The girl's answer was contrary to the man's expectations.
He had always thought the girl would say she believed in miracles. After all, she had always been so bright and optimistic, as if the best of humanity was concentrated in her. Shouldn't someone like her believe that human emotion could spark a miracle?
"What exactly is a miracle, after all? Is it something that was impossible happening, or is it something we wished for happening? I think it's the latter, right? So the miracles we pray for are just our wishes, and neither your wish nor mine seems to have come true."
The girl gently lowered her head, her braids hanging over her shoulders, her cherry-colored lips pressed together, no longer smiling.
"Then how am I supposed to believe in miracles?"
"..."
The man stared intently at the girl's face. She had probably never shown this expression outside of the first Honkai Eruption.

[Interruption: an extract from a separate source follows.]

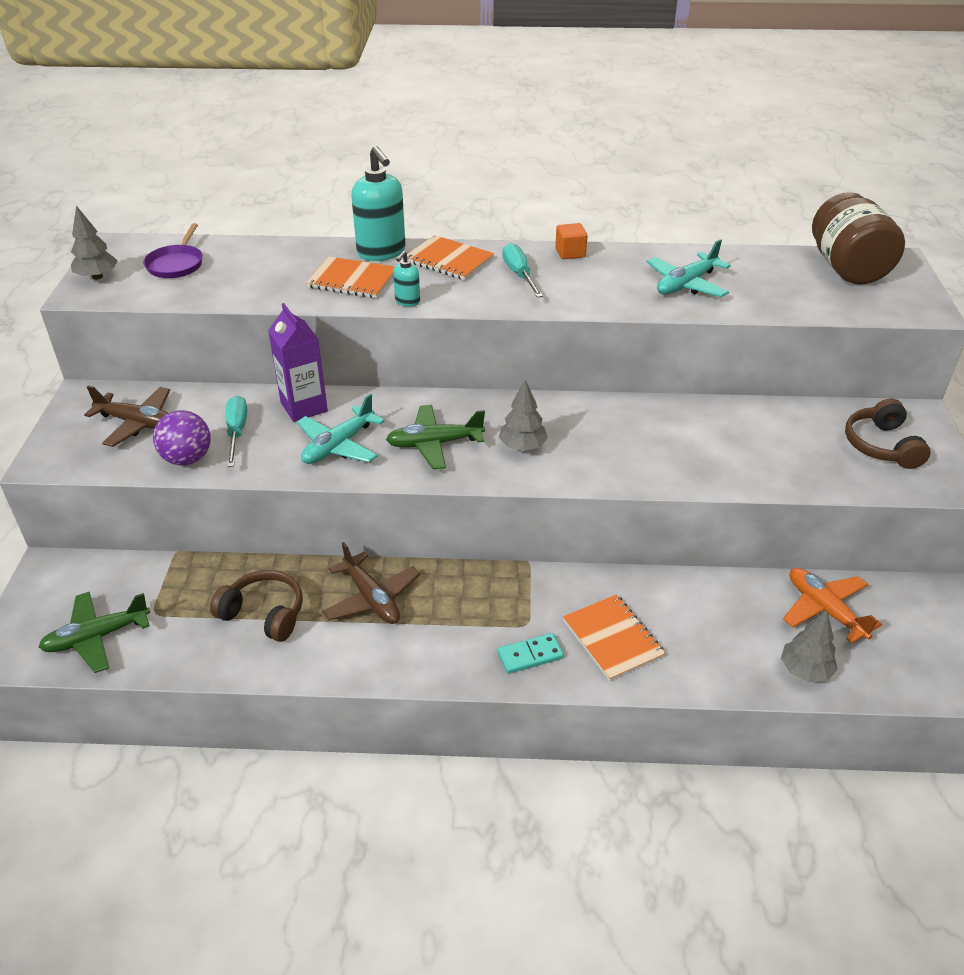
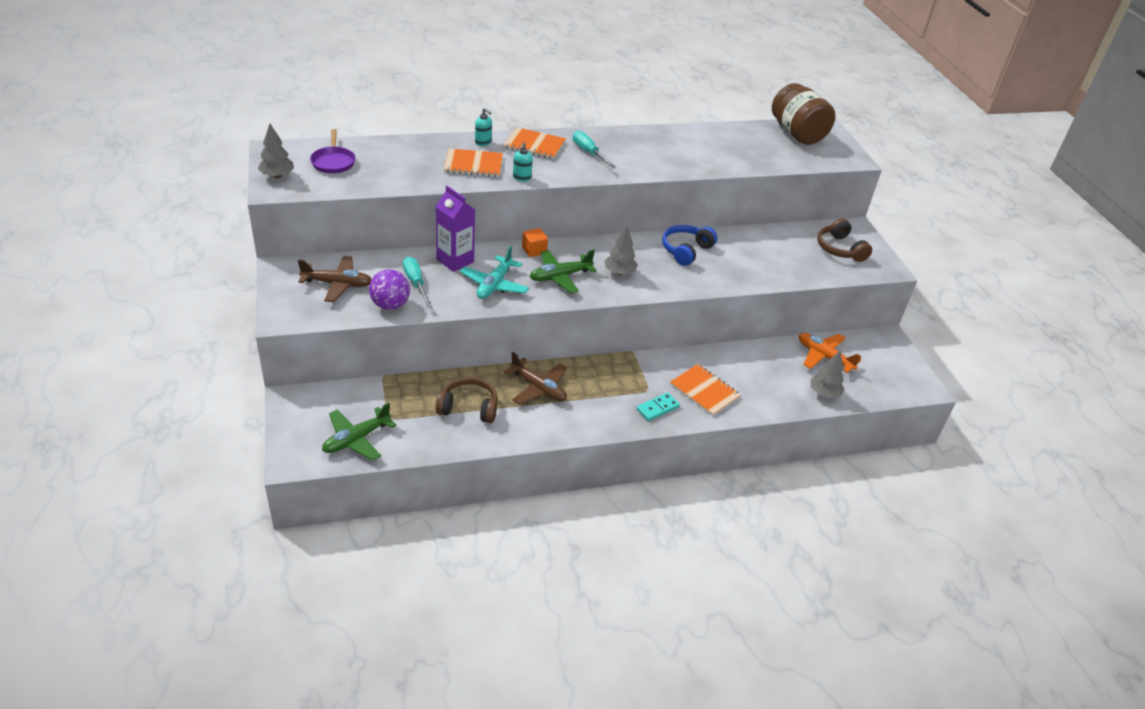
camera: 20 degrees left, 0 degrees up
turquoise soap dispenser [351,146,406,261] -> turquoise soap dispenser [475,108,492,146], size x0.48
orange cube [555,223,588,259] -> orange cube moved to [522,228,548,257]
turquoise plane [646,239,731,297] -> none
none -> blue headphones [662,225,718,266]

She looked no longer strong, but fragile, like colored glass, ready to shatter at any moment.
"What was your wish?"
He suddenly asked.
The sentence came genuinely from his heart, so much so that he hadn't even reacted to saying it out loud.
At that moment, the girl gave a sly smile, like a fox curving its lips at him while perched on a cherry blossom branch.
"Let's get married."
…
"Doctor, we are now going to perform the surgery. You won't feel anything."
"...I know."
The man lay on the operating table, slowly closed his eyes, then reached out and took off the ring on his left ring finger, placing it in an immaculate container.
"See? Now both our wishes have come true. So, miracles can happen."
The girl waved at him happily, the inconspicuous ring slightly shining in the sunlight.
"This is the miracle sparked by our feelings."
The man's heart settled.
His once numb heart began to beat again.